Tax Season - How To Properly Import Trades From Scottrade And InteractiveBrokers
Saturday, April 5th, 2008
Why do I dread doing taxes every year? One of the main reason was having to figure out ways to import hundreds of transactions from my stock brokers: Scottrade and InteractiveBrokers. I love IB but come on, it's 2008 and they still don't provide .txf files to import into TurboTax (or TaxCut, but I use TurboTax myself). Scottrade, on the other hand, is directly importable through TurboTax but it only imports sale amounts and not purchases, so TurboTax thinks I got my stocks for free and wants to tax me on the full sale amount rather than the profits. That is, of course, very incorrect. Here are the best solutions I could find to these problems:
1. Scottrade.
This one is easy. Instead of doing a direct import through the tax program itself, log into your Scottrade account, go to My Account -> GainsKeeper -> Export Data and download this report available in .txf format: Aggregate Realized for 20XX (whatever the tax year is). It contains both the properly filled out cost bases (amounts paid + commissions) and final sale amounts for all stocks traded. Then just import this file into your tax software. Done.

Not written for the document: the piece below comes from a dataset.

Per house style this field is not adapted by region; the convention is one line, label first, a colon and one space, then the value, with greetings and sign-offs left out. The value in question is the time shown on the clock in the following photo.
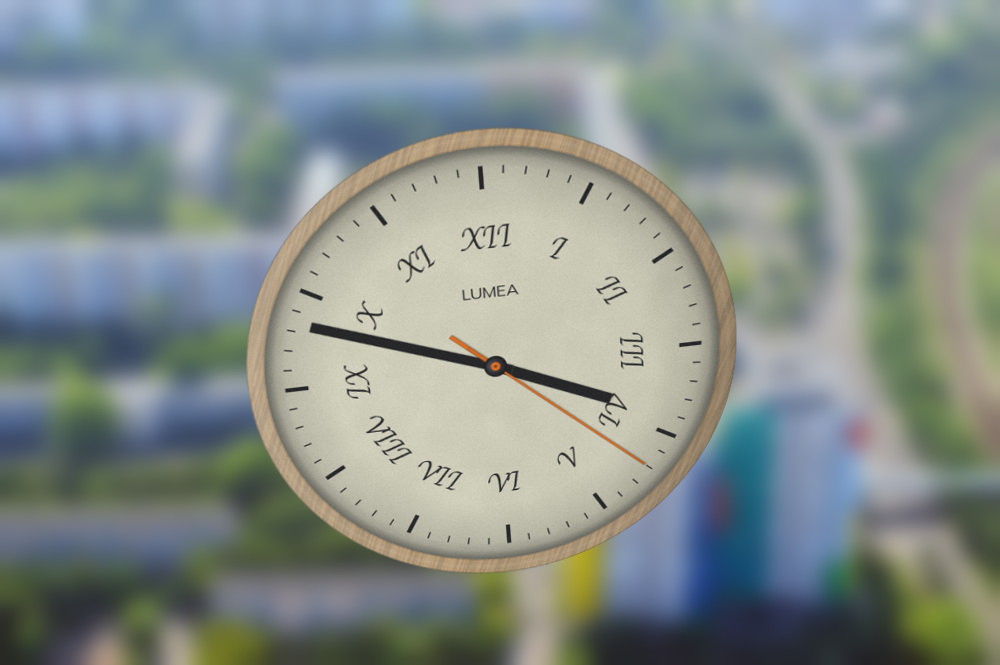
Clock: 3:48:22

2. InteractiveBrokers (IB).
Since these guys have been too lazy to write a .txf exporter, only providing HTML, Excel, and PDF reports, you would either have to import all trades manually (yeah right), write a quick script (meh, boring), or use an existing tool to convert these reports into .txf. There are a few tools potentially suitable for this task, some costing hundreds of dollars but the absolute best and cost efficient option I found is InvestoTek Excel macro called ConverExcel2TXF. It only costs $5 and does the job perfectly. Here's what to do:
- log into your InteractiveBrokers account -> Report Management -> Tax Forms -> Schedule D Gain/Loss Summary Worksheet, select your tax year, MS Excel, and View Report. Now you have an Excel spreadsheet with all trades made.
- purchase and download the ConvertExcel2TXF macro. There's a trial macro that converts only 2 trades here, so try it out before you buy (but seriously, $5 is nothing). The macro comes as an Excel spreadsheet. Fire it up and enable macros.
- with the macro spreadsheet running, fire up the IB spreadsheet downloaded earlier. Go to View -> Macros (at least that's where they sit in my Office 2007) and run ConvertExcel2TXF.xls!Run
- Here's where you have to tell the macro which fields are which - I think it's all pretty self-explanatory. Take a look at a sample from my report:
- click Generate TXF File and import it into your tax software.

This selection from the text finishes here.